Silver’s Role in a Barter Economy
Make no mistake about it: silver is an investment for trying times. As one the most beautifully shiny metals, silver's true economic beauty shines through in a world ruined by rampant inflation and growing debt.
The Barter Economy
A barter economy is one of the most primitive economic models, wherein goods and services are traded, with each party believing it received the better end of the bargain. An example would be that of a plumber and an electrician. The plumber can fix pipes, install a toilet and improve the general condition of a variety of plumbing, but likely could not rewire the light switch. The electrician, on the other hand, can install wiring, fix blown fuses, and attach a generator to the main electrical system of a home. Luckily, the plumber needs some electrical work done and the electrical needs a new toilet installed, and each needs roughly the same value of labor.
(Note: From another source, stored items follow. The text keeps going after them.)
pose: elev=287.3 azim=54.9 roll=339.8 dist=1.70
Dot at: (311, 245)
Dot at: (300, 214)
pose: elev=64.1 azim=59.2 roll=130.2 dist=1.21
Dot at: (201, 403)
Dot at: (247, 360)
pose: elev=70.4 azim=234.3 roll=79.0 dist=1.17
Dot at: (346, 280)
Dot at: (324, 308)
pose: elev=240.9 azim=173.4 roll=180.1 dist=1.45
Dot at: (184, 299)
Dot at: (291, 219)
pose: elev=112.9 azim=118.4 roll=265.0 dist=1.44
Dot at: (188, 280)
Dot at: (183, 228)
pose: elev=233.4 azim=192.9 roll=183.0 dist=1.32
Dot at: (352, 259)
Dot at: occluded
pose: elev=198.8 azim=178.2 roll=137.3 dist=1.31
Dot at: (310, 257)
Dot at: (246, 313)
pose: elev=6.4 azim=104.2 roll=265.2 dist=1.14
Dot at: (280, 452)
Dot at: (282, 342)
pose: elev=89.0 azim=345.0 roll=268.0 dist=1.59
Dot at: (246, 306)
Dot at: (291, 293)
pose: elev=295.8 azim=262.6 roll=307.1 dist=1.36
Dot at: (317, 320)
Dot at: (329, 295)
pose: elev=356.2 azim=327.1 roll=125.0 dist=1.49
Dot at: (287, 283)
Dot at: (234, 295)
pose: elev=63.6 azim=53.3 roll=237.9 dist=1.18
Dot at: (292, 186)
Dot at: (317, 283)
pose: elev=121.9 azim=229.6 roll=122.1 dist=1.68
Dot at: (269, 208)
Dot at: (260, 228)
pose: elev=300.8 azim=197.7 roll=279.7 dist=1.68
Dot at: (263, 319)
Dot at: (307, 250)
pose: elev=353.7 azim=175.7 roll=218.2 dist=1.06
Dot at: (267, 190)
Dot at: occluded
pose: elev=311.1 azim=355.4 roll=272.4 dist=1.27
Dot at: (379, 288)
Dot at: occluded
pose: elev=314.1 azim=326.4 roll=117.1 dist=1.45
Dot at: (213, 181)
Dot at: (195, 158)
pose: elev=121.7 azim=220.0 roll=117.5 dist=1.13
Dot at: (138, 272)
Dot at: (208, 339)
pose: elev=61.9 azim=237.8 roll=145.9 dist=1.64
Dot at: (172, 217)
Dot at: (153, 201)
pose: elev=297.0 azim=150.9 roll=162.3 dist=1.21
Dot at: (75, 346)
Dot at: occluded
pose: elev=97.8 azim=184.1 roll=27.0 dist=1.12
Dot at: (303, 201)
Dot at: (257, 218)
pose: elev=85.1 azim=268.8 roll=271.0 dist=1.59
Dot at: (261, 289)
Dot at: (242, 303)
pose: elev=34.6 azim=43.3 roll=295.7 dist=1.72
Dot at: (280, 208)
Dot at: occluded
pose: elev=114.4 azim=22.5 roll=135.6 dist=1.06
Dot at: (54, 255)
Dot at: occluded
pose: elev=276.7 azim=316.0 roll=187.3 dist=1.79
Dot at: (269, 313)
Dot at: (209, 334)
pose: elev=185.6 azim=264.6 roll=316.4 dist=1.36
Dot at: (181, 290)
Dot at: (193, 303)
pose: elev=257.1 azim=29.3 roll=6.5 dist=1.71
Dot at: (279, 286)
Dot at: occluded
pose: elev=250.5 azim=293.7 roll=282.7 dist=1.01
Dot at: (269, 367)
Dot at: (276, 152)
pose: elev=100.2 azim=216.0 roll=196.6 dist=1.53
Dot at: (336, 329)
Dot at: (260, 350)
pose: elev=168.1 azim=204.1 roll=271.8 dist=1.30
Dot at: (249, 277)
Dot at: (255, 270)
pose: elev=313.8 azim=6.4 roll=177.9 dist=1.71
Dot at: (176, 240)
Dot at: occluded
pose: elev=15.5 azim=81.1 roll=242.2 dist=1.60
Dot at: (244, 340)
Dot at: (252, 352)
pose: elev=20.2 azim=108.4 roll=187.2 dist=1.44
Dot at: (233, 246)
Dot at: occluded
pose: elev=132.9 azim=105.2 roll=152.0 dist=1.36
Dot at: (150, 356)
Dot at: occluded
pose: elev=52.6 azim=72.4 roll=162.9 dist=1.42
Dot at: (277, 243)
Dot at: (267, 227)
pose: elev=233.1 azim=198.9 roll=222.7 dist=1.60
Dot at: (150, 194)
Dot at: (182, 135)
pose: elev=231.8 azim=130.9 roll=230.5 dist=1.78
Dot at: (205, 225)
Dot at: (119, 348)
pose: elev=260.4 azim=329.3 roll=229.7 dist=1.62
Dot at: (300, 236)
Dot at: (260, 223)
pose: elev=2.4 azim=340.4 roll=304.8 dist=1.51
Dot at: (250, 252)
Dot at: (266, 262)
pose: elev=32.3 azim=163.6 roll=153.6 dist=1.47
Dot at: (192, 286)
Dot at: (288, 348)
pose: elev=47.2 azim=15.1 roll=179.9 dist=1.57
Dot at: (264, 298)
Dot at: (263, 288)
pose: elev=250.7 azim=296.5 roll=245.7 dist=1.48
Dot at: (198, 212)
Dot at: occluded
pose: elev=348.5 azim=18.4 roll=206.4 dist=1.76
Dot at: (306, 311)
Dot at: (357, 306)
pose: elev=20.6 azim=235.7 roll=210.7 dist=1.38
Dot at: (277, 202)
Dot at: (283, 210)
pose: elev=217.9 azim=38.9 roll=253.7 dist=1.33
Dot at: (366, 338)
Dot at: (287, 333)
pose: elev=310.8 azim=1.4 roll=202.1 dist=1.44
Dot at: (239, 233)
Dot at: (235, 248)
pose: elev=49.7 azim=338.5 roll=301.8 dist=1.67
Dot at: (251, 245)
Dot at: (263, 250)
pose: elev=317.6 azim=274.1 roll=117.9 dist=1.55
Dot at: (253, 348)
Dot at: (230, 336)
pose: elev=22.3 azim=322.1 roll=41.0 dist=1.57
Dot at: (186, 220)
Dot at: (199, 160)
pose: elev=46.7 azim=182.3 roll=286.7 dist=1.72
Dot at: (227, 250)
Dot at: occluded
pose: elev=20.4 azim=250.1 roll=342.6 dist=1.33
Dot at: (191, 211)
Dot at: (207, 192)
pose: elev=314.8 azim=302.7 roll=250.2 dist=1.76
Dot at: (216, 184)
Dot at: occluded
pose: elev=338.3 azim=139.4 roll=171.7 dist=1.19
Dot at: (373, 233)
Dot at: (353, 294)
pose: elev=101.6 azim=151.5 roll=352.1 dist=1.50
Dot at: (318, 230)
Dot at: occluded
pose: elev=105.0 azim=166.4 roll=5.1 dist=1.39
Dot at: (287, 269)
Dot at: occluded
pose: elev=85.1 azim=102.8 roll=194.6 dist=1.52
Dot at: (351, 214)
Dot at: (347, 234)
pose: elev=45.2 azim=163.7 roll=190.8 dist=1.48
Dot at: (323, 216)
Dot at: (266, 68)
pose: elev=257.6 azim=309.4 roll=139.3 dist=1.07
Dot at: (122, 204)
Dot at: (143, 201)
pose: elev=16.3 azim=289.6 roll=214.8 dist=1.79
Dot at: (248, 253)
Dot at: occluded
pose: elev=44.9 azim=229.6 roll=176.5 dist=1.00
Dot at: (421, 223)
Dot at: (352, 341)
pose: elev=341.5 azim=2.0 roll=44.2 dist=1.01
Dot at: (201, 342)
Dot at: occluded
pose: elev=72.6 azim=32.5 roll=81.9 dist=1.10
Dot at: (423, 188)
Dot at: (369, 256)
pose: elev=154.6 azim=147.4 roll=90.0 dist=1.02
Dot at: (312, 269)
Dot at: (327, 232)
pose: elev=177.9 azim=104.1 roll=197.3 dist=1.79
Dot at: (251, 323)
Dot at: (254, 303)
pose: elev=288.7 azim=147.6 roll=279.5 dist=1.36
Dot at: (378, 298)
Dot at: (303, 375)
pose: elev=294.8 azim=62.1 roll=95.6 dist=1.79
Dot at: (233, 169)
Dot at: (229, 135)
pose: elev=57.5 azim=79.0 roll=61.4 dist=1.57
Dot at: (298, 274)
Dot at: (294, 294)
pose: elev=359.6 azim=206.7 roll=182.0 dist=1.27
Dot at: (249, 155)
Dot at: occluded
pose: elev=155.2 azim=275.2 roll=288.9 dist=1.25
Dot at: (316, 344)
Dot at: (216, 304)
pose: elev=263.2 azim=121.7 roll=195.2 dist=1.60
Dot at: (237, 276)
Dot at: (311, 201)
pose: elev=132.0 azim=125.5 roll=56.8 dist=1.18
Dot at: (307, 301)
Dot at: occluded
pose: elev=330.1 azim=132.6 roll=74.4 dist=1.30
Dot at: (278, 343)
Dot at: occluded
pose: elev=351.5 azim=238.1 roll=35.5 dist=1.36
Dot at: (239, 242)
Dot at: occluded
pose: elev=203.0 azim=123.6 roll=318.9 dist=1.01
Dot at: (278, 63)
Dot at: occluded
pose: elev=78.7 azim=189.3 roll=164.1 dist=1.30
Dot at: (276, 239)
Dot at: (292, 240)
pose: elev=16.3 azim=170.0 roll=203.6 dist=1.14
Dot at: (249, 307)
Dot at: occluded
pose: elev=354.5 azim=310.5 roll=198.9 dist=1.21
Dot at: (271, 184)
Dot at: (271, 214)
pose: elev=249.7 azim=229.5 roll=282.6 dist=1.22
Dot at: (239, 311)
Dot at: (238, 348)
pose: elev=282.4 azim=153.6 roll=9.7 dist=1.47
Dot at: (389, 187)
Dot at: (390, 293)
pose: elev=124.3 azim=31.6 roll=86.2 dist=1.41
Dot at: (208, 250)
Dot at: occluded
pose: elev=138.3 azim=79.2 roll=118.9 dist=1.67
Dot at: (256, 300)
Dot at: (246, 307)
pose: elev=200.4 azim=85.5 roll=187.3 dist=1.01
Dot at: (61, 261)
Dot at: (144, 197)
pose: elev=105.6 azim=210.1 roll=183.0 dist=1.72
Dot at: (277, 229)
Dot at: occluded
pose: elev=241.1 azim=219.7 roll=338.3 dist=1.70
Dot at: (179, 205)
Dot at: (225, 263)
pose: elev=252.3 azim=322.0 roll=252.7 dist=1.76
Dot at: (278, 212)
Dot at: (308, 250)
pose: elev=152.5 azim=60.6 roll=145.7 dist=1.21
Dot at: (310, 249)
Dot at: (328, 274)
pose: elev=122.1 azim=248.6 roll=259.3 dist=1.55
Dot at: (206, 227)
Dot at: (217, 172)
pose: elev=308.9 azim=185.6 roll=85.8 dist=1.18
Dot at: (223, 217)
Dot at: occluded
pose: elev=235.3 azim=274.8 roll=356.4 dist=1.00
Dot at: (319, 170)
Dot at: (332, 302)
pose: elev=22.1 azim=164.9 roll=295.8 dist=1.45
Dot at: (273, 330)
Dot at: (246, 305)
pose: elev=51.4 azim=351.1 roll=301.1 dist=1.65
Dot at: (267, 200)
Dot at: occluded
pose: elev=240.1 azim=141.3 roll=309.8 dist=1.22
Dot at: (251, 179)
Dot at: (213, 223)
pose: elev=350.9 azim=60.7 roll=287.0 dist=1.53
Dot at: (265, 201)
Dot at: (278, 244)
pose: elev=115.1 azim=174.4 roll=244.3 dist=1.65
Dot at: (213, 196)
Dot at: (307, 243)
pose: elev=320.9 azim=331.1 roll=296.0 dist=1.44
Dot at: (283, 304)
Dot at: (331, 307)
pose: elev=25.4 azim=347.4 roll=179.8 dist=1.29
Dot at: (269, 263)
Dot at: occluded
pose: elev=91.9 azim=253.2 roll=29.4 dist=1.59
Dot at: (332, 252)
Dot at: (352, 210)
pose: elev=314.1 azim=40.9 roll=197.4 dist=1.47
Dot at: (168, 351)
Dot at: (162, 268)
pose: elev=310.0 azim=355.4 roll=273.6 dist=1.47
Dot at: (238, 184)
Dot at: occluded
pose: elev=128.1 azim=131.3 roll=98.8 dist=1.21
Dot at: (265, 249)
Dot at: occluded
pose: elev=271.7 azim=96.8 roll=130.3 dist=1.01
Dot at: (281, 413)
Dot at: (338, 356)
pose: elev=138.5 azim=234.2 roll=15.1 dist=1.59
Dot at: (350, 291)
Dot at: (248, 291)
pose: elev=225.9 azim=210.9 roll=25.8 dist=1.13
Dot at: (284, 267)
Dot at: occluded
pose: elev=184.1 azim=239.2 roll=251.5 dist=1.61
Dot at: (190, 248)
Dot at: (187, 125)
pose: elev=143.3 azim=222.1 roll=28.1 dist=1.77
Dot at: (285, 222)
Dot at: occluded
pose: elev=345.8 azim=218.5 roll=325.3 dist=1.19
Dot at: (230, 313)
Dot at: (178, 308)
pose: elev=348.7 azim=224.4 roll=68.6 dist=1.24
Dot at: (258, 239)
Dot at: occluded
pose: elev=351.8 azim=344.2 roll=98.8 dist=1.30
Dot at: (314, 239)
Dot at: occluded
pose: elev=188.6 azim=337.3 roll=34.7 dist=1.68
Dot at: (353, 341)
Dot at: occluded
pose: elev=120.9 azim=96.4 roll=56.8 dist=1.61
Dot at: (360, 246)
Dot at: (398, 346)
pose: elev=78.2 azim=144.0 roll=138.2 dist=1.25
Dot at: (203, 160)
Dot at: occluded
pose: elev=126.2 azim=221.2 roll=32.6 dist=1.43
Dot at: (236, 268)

They strike the deal, work for each other and each leaves happy with the arrangement.
Where the Barter Economy Fails
In the example above, the plumber and the electrician needed roughly the same amount of labor performed, thus striking a deal that was a mutually beneficial trade. But what if the electrician needed a drain unplugged while the plumber wanted electrical wire installed throughout an entire pole barn? The electrician would need just a few minutes of labor, while the plumber would need several hours. It is certain that the electrician wouldn't be willing to trade hours for minutes, and even more unlikely he would want to accept the promise of more work from the plumber in the future. The promise, no matter how honest or genuine, pays no immediate benefits or any advantage for the cost of time.
The Barter Economy in History
The barter economy may have been a mainstay when people lived in caves and ate rats, but it's hardly liquid enough for the rapid changes of today's society. Despite being outdated and relatively unworkable in modern times, the barter economy always experienced a resurgence after a change in economic order. For example, after a natural disaster, the two people above may agree on a deal, needing the service done at any cost.
In perfectly peaceful and prosperous times, the above arrangement appears ridiculous. To work, the barter economy needs a middle man: a medium of exchange.
Precious Metals and Silver
A medium of exchange is paramount to the success of any economy. It allows the plumber who needs 15 hours of labor to strike a deal with the electrician who needs 15 minutes of labor without promises or guarantees. The plumber, for instance, may strike a deal with the electrician with the above specified amount of labor and offer an additional 16 ounces of silver to make up the differential. The electrician, knowing the value of silver on the marketplace, can use the metal to provide his family with other needs, and he would accept the deal, gaining employment, wealth, and capital.
An Example of History
Though the full example above is a bit of a simplistic stretch on the workings of the economy, the value of a medium of exchange is not overrated. Precious metals have more value in bad times than in good, and gold and silver always appear first as a proper medium of exchange.
You can't fake gold or silver, you can't dilute them, nor can you create more of them – thus making precious metals the perfect currency. In addition, since silver is relatively inexpensive compared to gold or platinum, it is easier to make change and conduct other functions of ordinary business.
Precious metals have been and will be important as an immediate of exchange in the future. There is no better time than now to secure that medium of exchange before the next inevitable economic depression arrives full-tilt.